» **FRAGMENTO DEL DOCUMENTO**:
===

El Gobierno hizo su parte. Con firmeza, el Presidente desplegó en la última semana medidas para hacer frente a la propagación del virus, hasta ordenar el "aislamiento social preventivo y obligatorio". Compartió las decisiones con sus funcionarios, un equipo de expertos y representantes de la oposición, junto a quienes comunicó las medidas. En esto, la dirigencia se puso a la altura de la crisis, superando las disputas mezquinas tan habituales aquí. Parece que la clase política ha depuesto, ante semejante enemigo, la búsqueda del beneficio faccioso o personal y procura en conjunto el bien de la población. Mantener este entendimiento y este modo democrático de toma de decisiones –que confieren autoridad al Presidente y a los que tienen responsabilidades de conducción– será esencial para evitar el pánico entre la gente si las cosas, como anticipan, se ponen más feas.

===

» **LOS DATOS**:
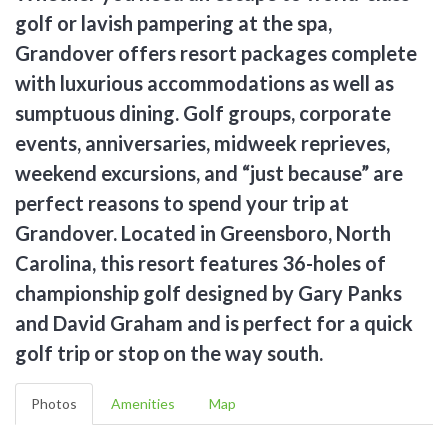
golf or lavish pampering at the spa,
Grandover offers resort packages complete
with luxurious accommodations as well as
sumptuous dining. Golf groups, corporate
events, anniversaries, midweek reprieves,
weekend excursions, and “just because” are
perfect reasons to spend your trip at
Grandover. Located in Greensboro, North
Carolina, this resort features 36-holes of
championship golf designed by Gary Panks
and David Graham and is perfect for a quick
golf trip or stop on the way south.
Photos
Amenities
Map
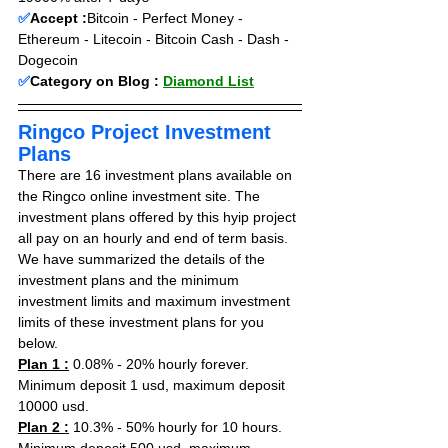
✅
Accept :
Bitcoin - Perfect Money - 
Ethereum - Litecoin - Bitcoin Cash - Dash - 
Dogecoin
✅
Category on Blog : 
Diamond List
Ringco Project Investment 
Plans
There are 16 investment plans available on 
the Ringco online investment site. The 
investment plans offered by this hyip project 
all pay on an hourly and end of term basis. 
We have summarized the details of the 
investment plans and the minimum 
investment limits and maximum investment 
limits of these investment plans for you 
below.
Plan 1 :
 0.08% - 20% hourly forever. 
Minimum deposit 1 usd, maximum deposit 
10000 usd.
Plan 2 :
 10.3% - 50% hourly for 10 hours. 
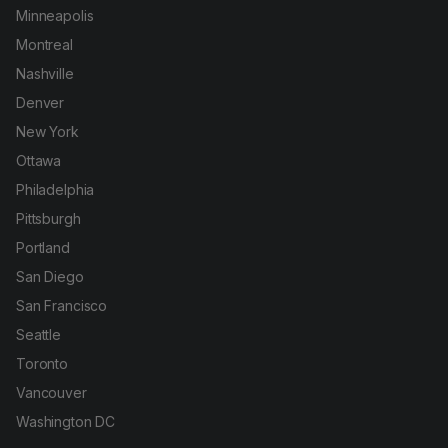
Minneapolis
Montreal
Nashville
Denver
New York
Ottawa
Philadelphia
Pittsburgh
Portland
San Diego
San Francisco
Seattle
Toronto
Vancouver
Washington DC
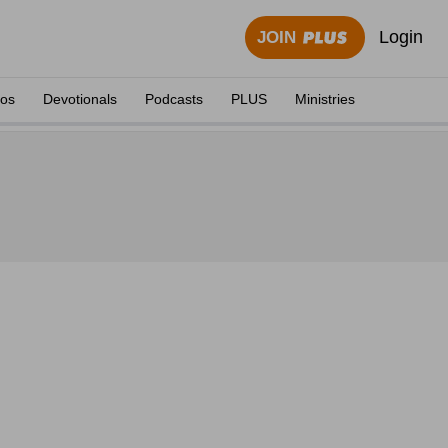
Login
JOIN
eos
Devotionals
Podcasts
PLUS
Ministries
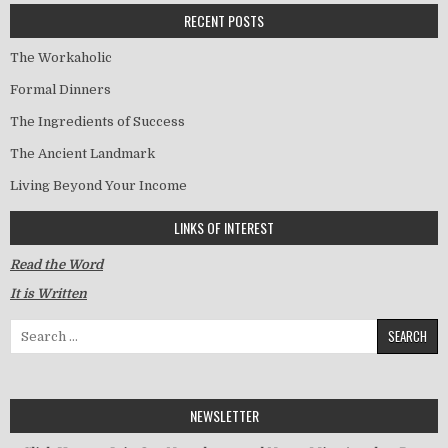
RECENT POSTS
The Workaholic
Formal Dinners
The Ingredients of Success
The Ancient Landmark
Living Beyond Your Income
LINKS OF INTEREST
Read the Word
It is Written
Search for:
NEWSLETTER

===

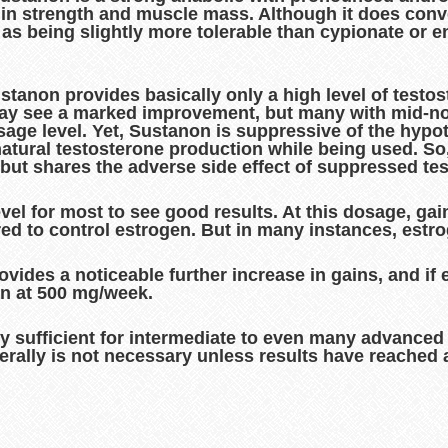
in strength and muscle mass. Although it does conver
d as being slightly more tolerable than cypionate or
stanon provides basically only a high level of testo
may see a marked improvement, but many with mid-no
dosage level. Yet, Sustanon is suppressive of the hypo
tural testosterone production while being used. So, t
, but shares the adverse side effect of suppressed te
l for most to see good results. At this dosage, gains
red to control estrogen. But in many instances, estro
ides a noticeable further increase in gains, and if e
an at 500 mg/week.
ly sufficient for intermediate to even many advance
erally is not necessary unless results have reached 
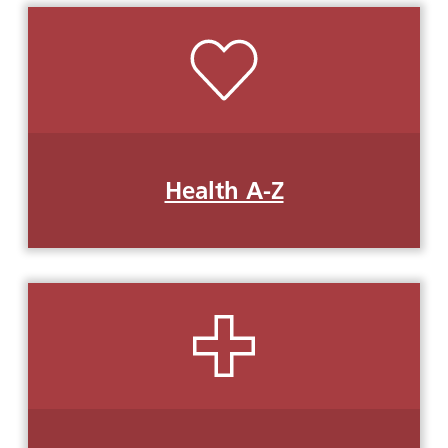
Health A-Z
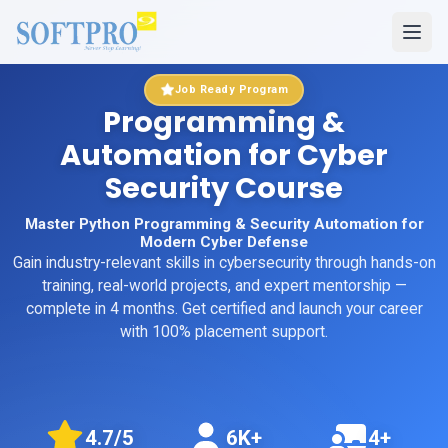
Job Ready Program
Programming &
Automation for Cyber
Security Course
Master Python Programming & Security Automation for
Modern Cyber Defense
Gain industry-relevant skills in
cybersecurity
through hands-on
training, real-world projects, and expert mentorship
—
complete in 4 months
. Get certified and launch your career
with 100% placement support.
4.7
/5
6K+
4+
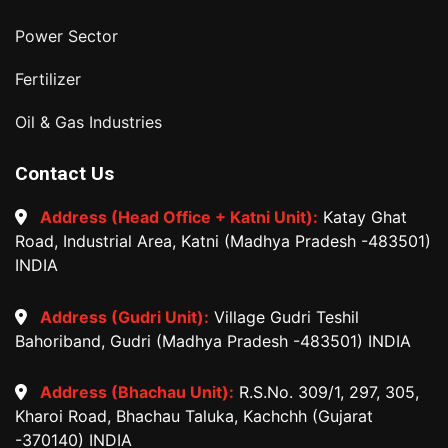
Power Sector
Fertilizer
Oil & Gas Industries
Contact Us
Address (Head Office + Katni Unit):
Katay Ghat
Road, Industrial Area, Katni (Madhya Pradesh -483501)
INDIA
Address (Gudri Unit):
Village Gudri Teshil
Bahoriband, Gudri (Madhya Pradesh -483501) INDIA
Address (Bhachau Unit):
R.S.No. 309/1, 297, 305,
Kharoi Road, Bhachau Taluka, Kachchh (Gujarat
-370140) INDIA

===

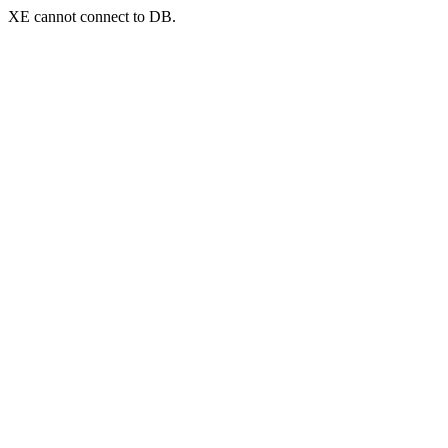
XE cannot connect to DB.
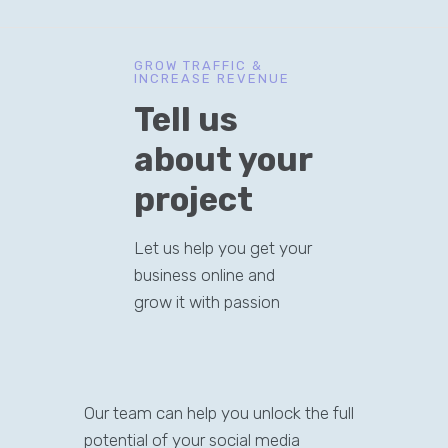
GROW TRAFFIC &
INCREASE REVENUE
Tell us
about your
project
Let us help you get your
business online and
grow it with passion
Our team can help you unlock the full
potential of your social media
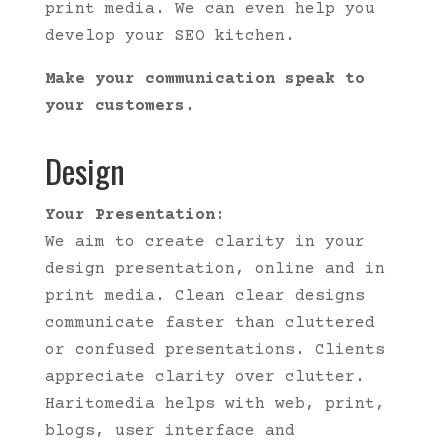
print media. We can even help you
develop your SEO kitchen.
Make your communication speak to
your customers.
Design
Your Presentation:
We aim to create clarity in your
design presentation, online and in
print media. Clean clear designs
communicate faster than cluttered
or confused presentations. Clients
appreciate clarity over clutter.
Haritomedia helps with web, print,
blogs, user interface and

===

» **SOBRE EL EJERCICIO**: ¿Puedes imprimir completo y sin ningún cambio el fragmento sobre las medidas del Gobierno frente al virus? El listado no guarda ninguna relación con el fragmento.

» **RESULTADO DEL EJERCICIO**:
El Gobierno hizo su parte. Con firmeza, el Presidente desplegó en la última semana medidas para hacer frente a la propagación del virus, hasta ordenar el "aislamiento social preventivo y obligatorio". Compartió las decisiones con sus funcionarios, un equipo de expertos y representantes de la oposición, junto a quienes comunicó las medidas. En esto, la dirigencia se puso a la altura de la crisis, superando las disputas mezquinas tan habituales aquí. Parece que la clase política ha depuesto, ante semejante enemigo, la búsqueda del beneficio faccioso o personal y procura en conjunto el bien de la población. Mantener este entendimiento y este modo democrático de toma de decisiones –que confieren autoridad al Presidente y a los que tienen responsabilidades de conducción– será esencial para evitar el pánico entre la gente si las cosas, como anticipan, se ponen más feas.